Mereka adalah petugas jaga lintasan (PJL) yang selalu siaga mengawal keselamatan warga. Salah satu yang memilih mengabdikan hidupnya demi tanggung jawab mulia itu adalah Irawan, 35, PJL perlintasan sebidang Pasar Minggu, Jakarta Selatan. 

Terhitung sepuluh tahun sejak Irawan pertama kali menjejakkan kaki di pos PJL Pasar Minggu. Hingga kini, Irawan setia menjalani rutinitas yang sama guna memastikan kelancaran mobilitas warga Ibu Kota.
 


“Biasa saya datang lalu pengecekan alat pelayanan dari palang pintu, segala macam dari alat komunikasi begitu. Lalu serah terima dengan petugas yang mau saya gantikan. Cek atribut, memastikan semua alat sudah layak untuk digunakan, doa dan mulai kerja,” kata Irawan saat ditemui Metrotvnews.com di lokasi, Kamis, 17 September 2026.

Meski rutinitas sehari-harinya relatif sama, pekerjaan Irawan sebagai PJL penuh risiko. Kebiasaan buruk sejumlah pengendara yang memaksa menerobos palang perlintasan menjadi tantangan tersendiri. Tak jarang, dia harus turun langsung untuk menghentikan pengendara yang keras kepala.

“Pengendara atau pengguna jalanlah yang lewat itu sering bengong, sudah kita kasih tahu mereka pun tidak menghiraukan. Kadang-kadang saya juga suka langsung lari keluar narik orangnya itu ya alhamdulillah maksudnya tuh kebanyakan ya selamat gitu,” kata Irawan.

Terutama dia masih sering menemui pengendara yang sibuk dengan gawai atau menggunakan perangkat jemala. Sehingga tidak menghiraukan peringatannya.

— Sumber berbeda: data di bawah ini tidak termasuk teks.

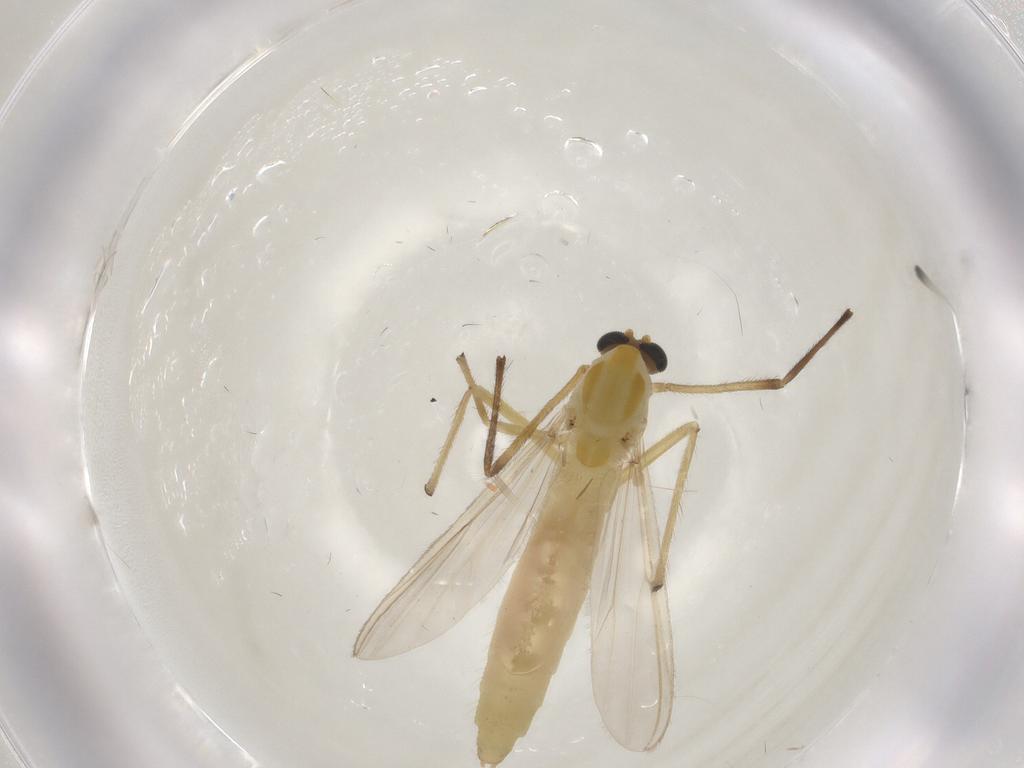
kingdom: Animalia
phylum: Arthropoda
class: Insecta
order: Diptera
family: Chironomidae
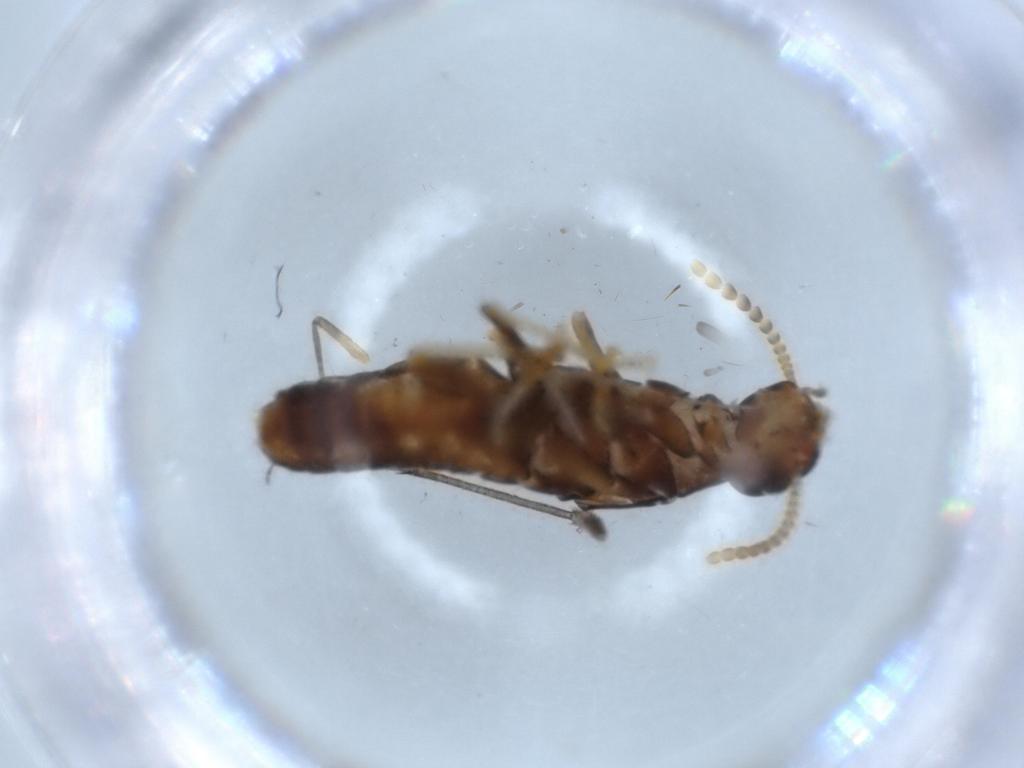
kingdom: Animalia
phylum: Arthropoda
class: Insecta
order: Blattodea
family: Blattidae
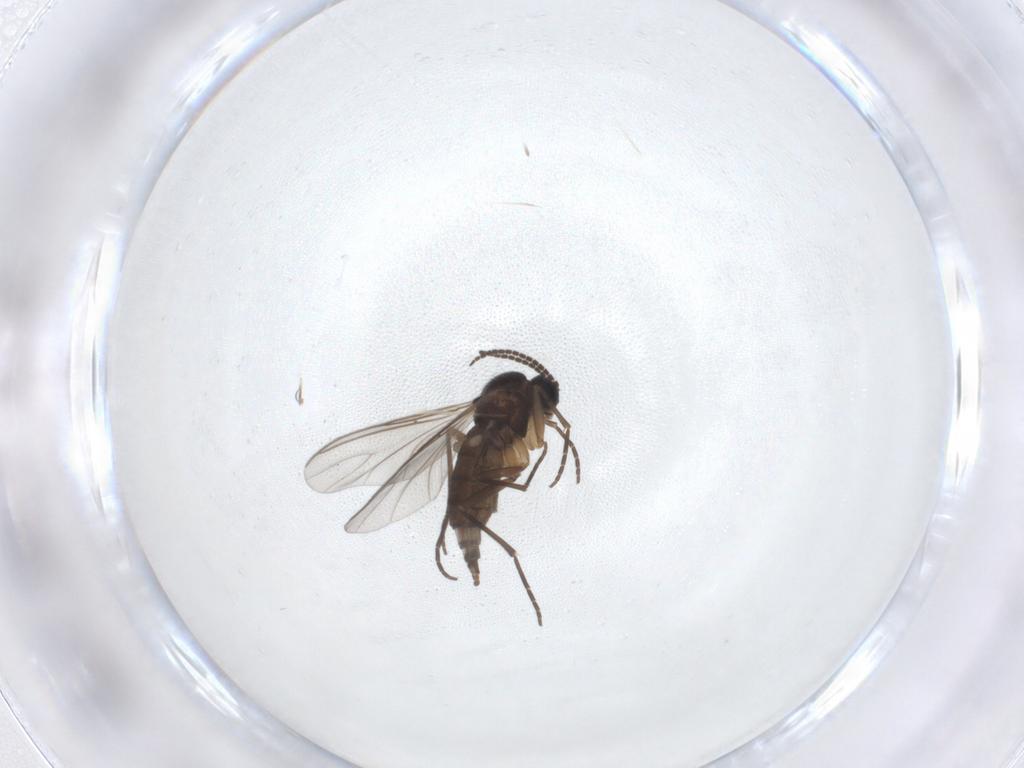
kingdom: Animalia
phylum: Arthropoda
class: Insecta
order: Diptera
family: Sciaridae
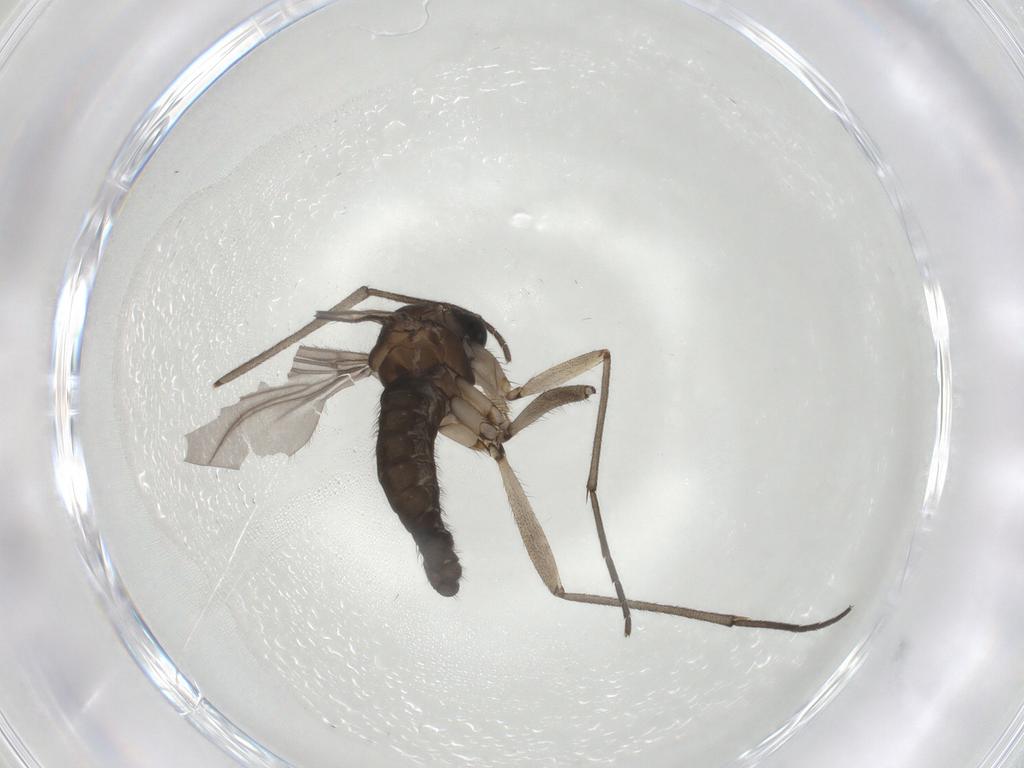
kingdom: Animalia
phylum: Arthropoda
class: Insecta
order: Diptera
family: Sciaridae
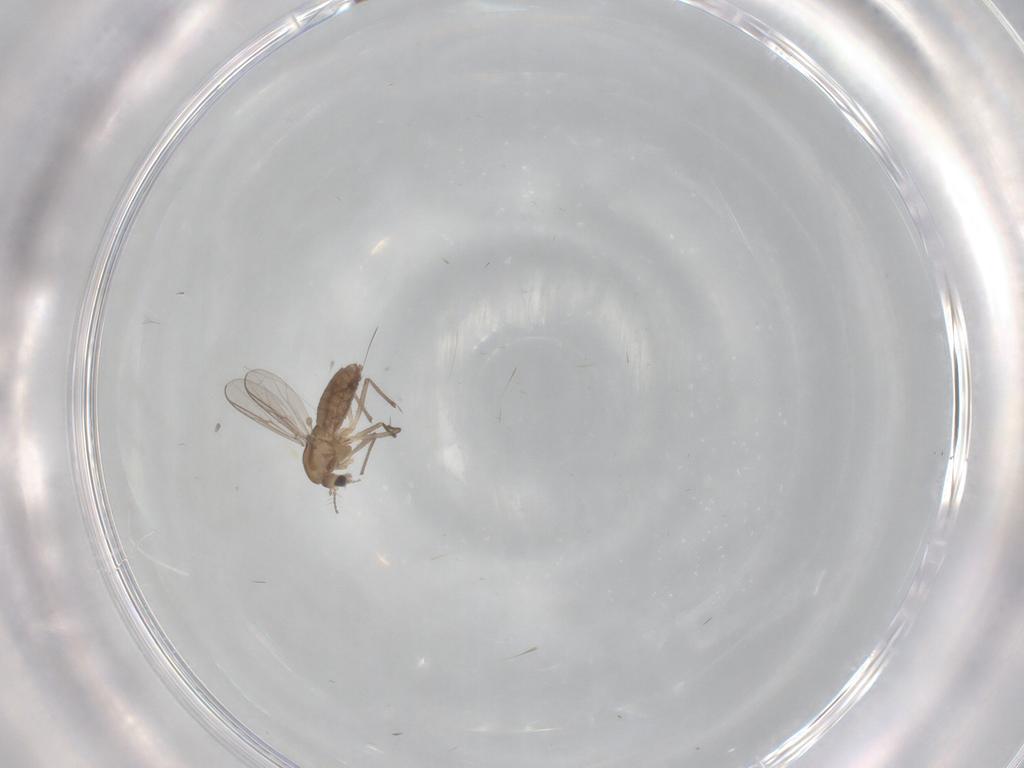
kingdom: Animalia
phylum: Arthropoda
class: Insecta
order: Diptera
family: Chironomidae
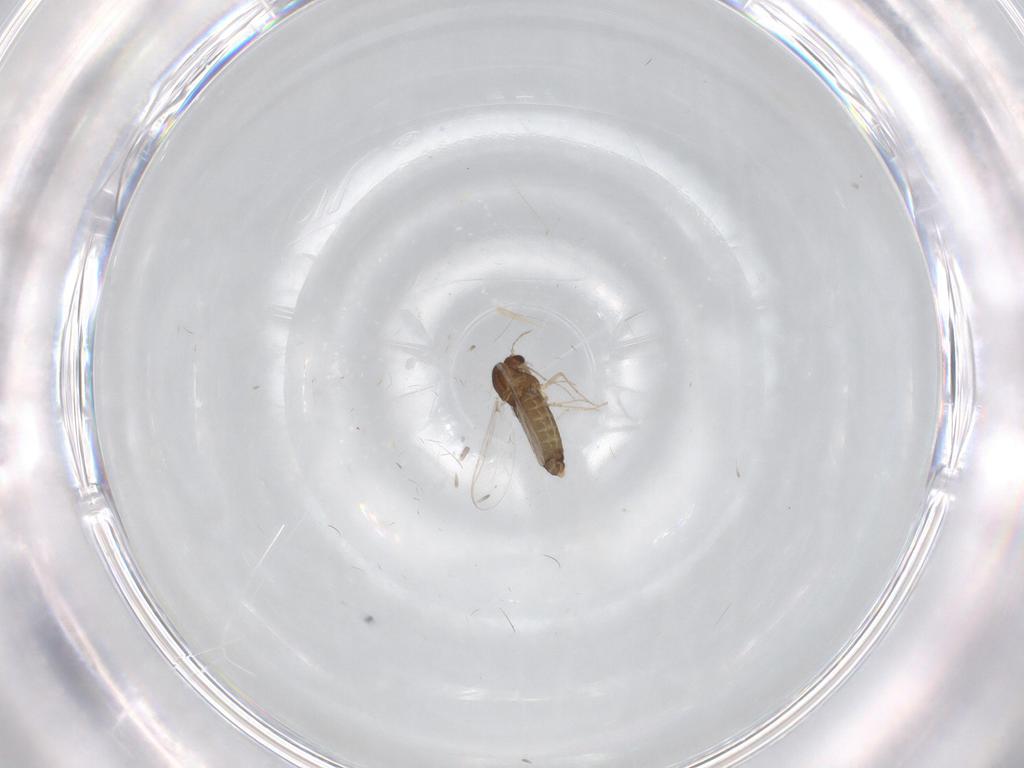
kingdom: Animalia
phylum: Arthropoda
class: Insecta
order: Diptera
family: Chironomidae
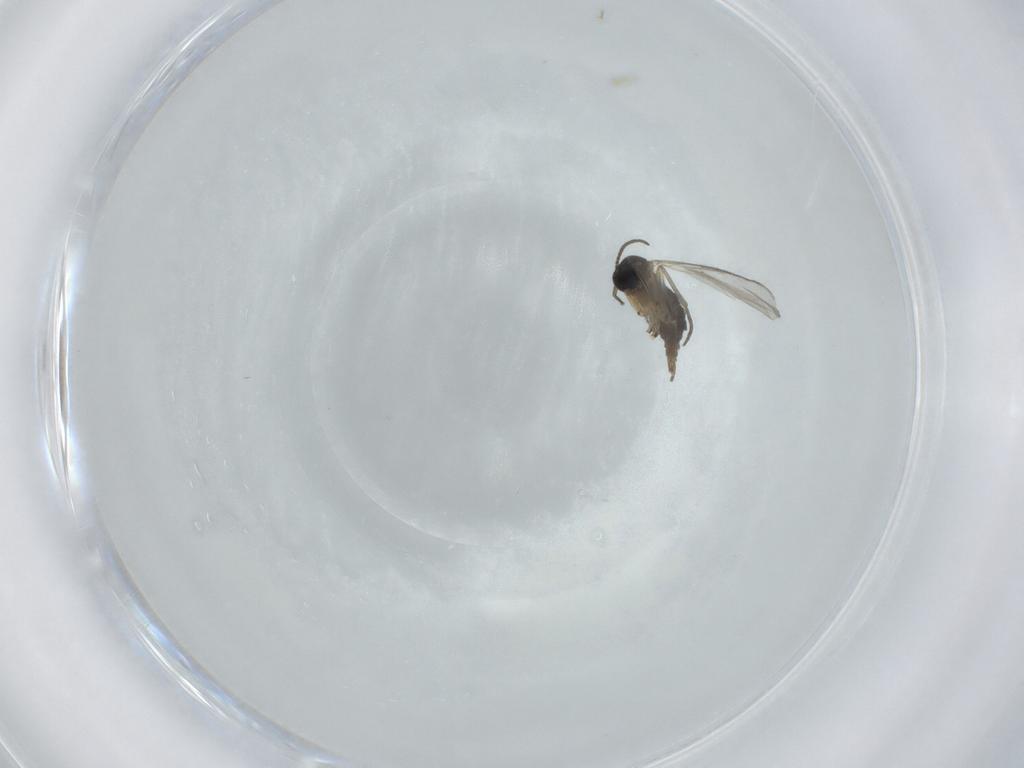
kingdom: Animalia
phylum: Arthropoda
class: Insecta
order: Diptera
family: Sciaridae
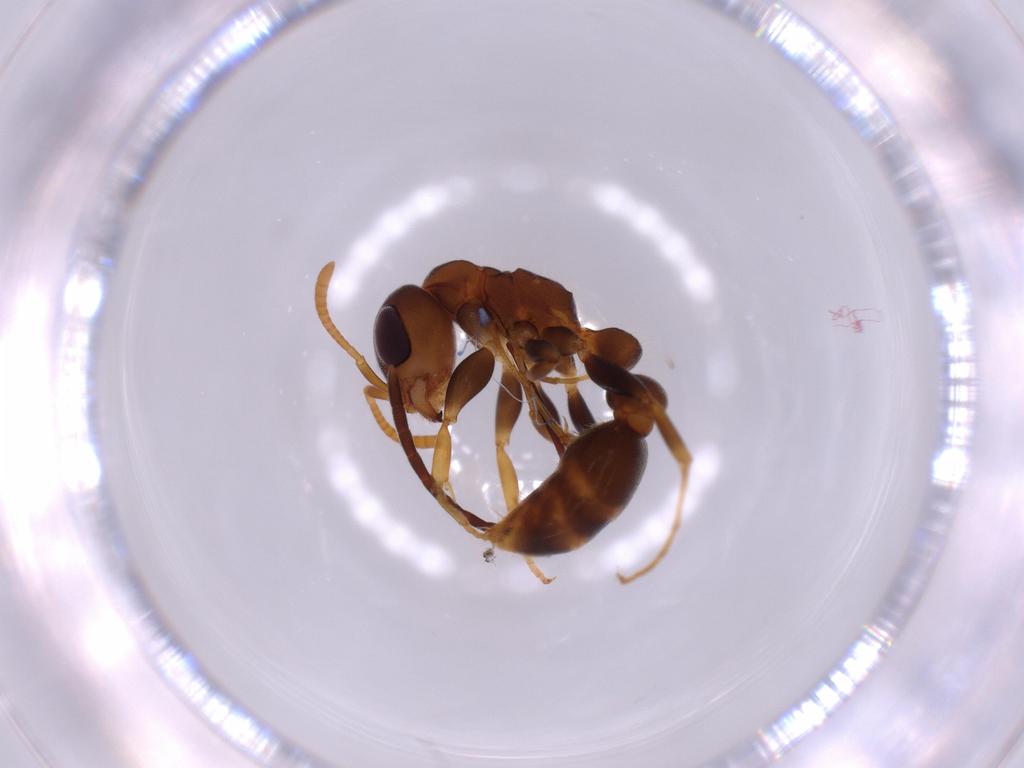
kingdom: Animalia
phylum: Arthropoda
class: Insecta
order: Hymenoptera
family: Formicidae
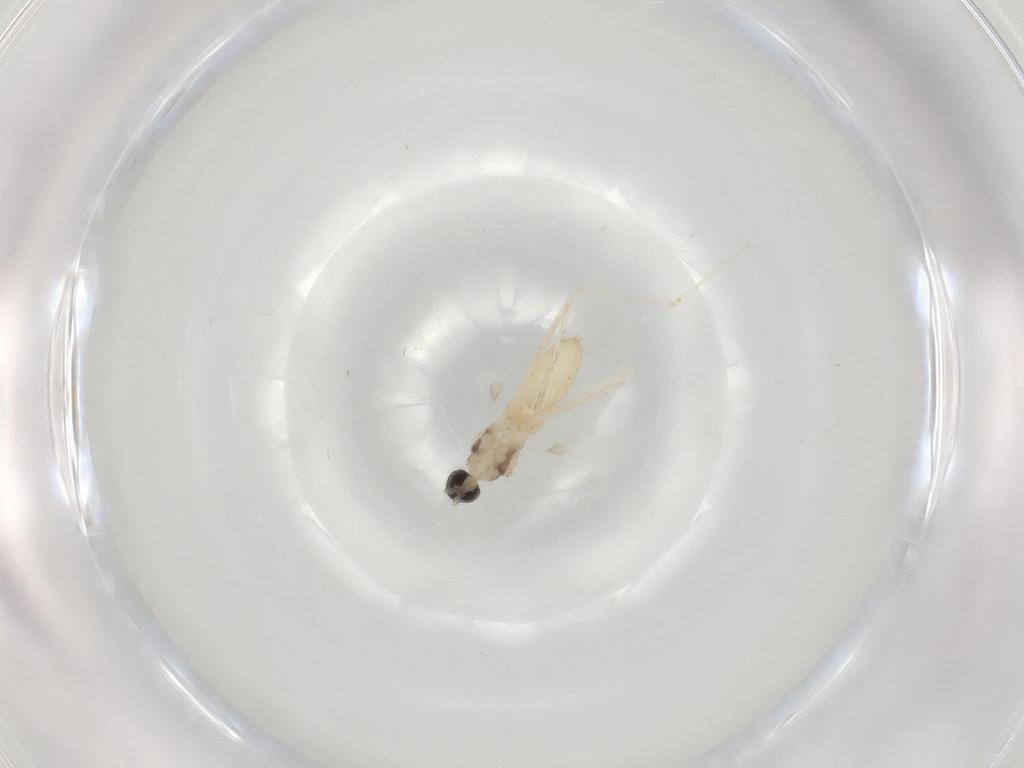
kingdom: Animalia
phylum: Arthropoda
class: Insecta
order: Diptera
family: Cecidomyiidae
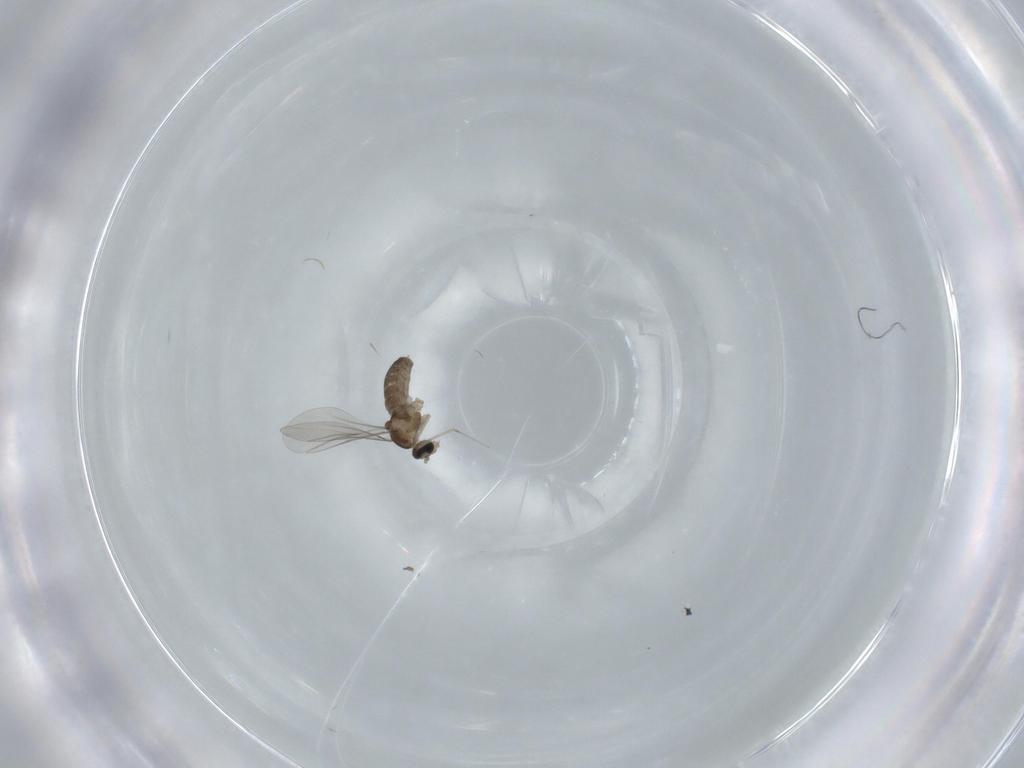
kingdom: Animalia
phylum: Arthropoda
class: Insecta
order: Diptera
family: Cecidomyiidae
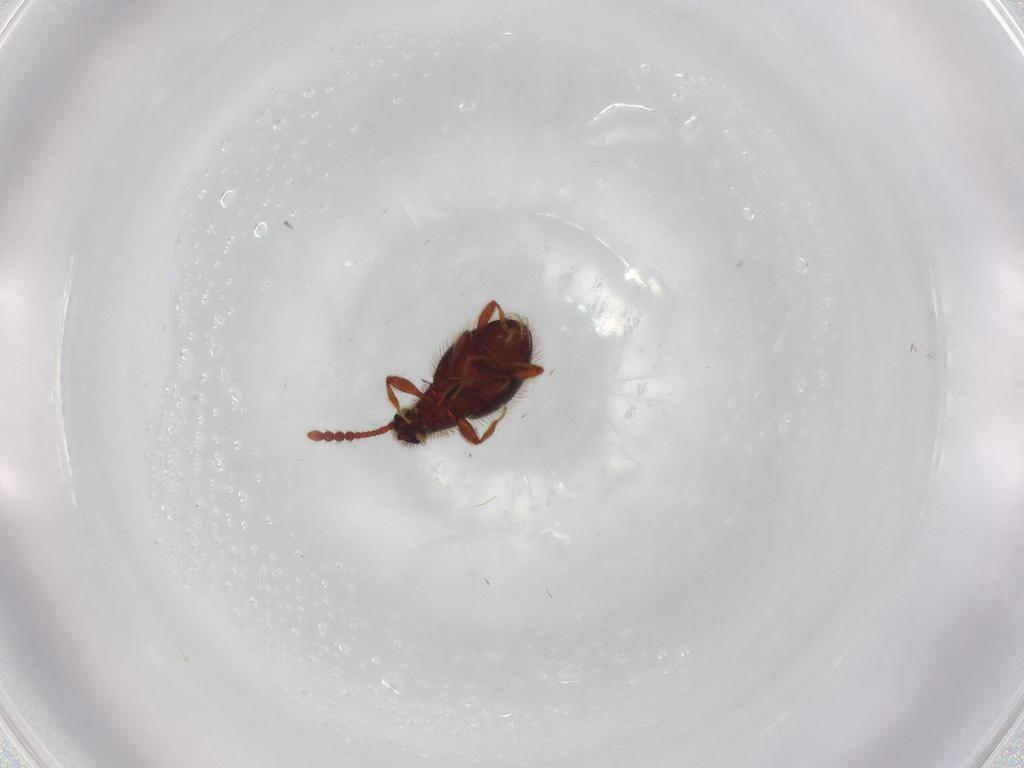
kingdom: Animalia
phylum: Arthropoda
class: Insecta
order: Coleoptera
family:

“Kalau dikasih tahu, dikasih peluit gitu, dia kayak yang enggak mudeng saja begitu, kayak enggak menghiraukan. Kadang-kadang yang suka pakai headset, main HP, kayak gitu,” ujar Irawan.


Petugas jaga lintasan (PJL) Pasar Minggu, Irawwan (kanan). Foto: Metrotvnews.com/Afifah Alfina. 

Selama sepuluh tahun bekerja, Irawan mengungkap pengalamannya yang harus berhadapan dengan insiden kecelakaan akibat ketidakwaspadaan pengendara. Momen seperti itu yang sempat membuat dirinya merasa bersalah, meski di satu sisi sudah melaksanakan tugasnya dengan baik.

“Kalau awal-awal ya mungkin saya juga trauma, ya karena jujur ya ngelihat keadaan seperti kecelakaan kan nggak sering kita lihat, ya. Ya kadang ngerasa bersalah, cuman kan kita enggak salah juga,” papar Irawan.

Sebagai PJL, Irawan berharap masyarakat tidak menyepelekan keselamatan diri sendiri ketika melewati perlintasan kereta. Dia menekankan kebijaksanaan masyarakat untuk menunggu hingga kereta melintas, alih-alih menerobos palang demi menyingkat perjalanan. 

“Untuk masyarakat lebih sayangilah nyawa Anda. Karena satu dua menit kan bukan waktu yang lama untuk menunggu, ya. Menunggu demi keselamatan diri sendiri dan orang lain,” ucap Irawan.